NASA Launches Satellite To Measure Ice Changes
The Delta II rocket will study the Greenland and Antarctica ice sheets and how they contribute to rising sea levels.
A NASA satellite designed to precisely measure changes in the earth's ice sheets, glaciers, sea ice and vegetation has been launched into polar orbit from California.
A Delta 2 rocket carrying the ICESat-2 lifted off from Vandenberg Air Force Base at 6.02am local time on Saturday and headed over the Pacific Ocean.
NASA earth science division director Michael Freilich says the mission will advance knowledge of how the ice sheets of Greenland and Antarctica contribute to sea level rise.
The melt from those ice sheets alone has raised global sea level by more than 1 millimetre a year recently, according to NASA.
The mission is a successor to the original Ice, Cloud and Land Elevation Satellite that operated from 2003 to 2009.
Measurements continued since then with airborne instruments.

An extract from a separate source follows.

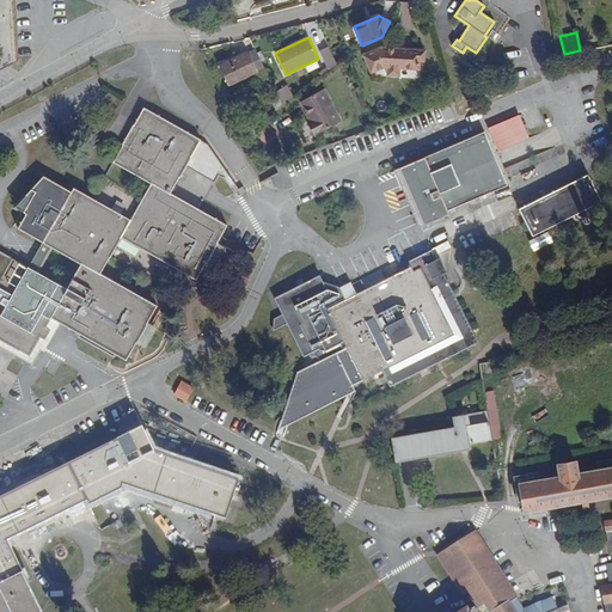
[(387,72),(399,72),(401,69),(420,71),(421,62),(424,62),(426,50),(381,48),(363,55),(371,74),(386,68),(387,68),(387,72)]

ICESat-2 carries a single instrument, a laser altimeter that measures height by determining how long it takes photons to travel from the spacecraft to earth and back.
According to NASA, it will collect more than 250 times as many measurements as the first ICESat.
In addition to ice, the satellite's other measurements, such as the tops of trees, snow and river heights, may help with research into the amount of carbon stored in forests, and also with flood and drought planning and wildfire behaviour, among other uses.